Reproduce every text line in the records below word for word, leaving out the pictures.

--- BEGIN Data rows ---

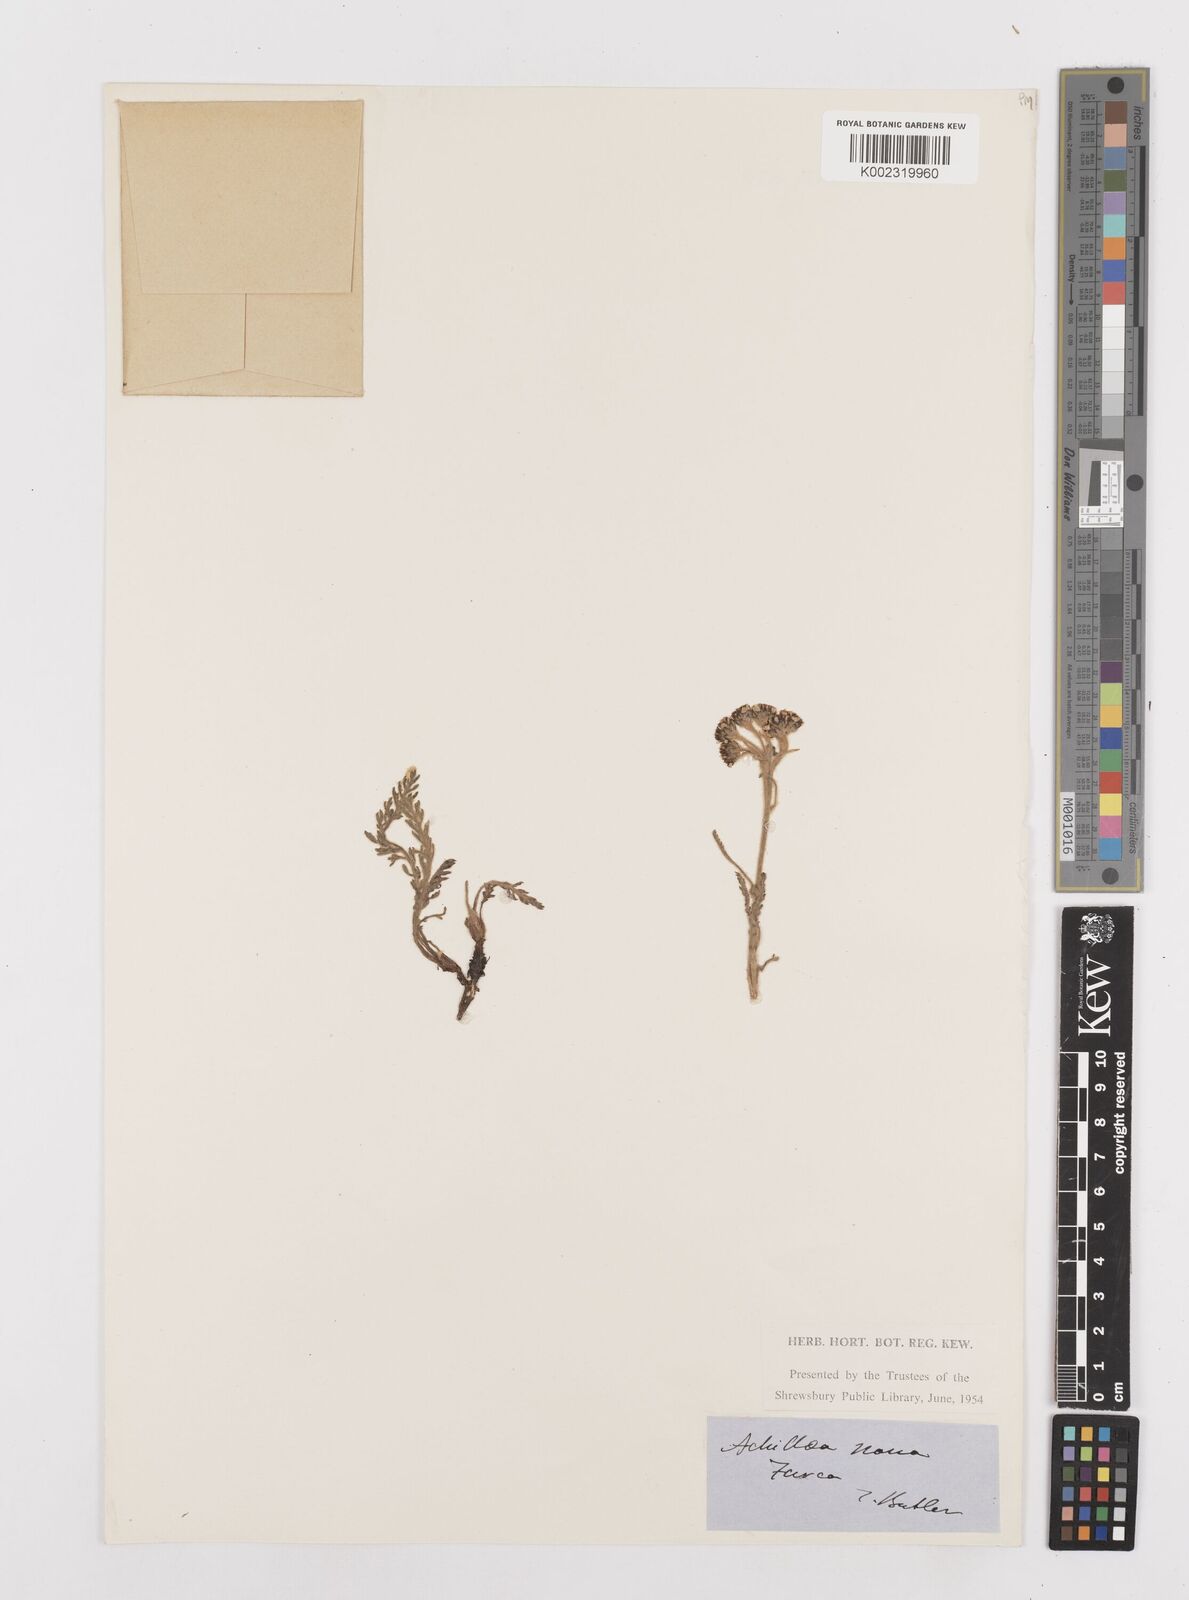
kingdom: Plantae
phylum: Tracheophyta
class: Magnoliopsida
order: Asterales
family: Asteraceae
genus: Achillea
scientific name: Achillea nana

--- END Data rows ---

**Answer to this problem:**
kingdom: Plantae
phylum: Tracheophyta
class: Magnoliopsida
order: Asterales
family: Asteraceae
genus: Achillea
scientific name: Achillea nana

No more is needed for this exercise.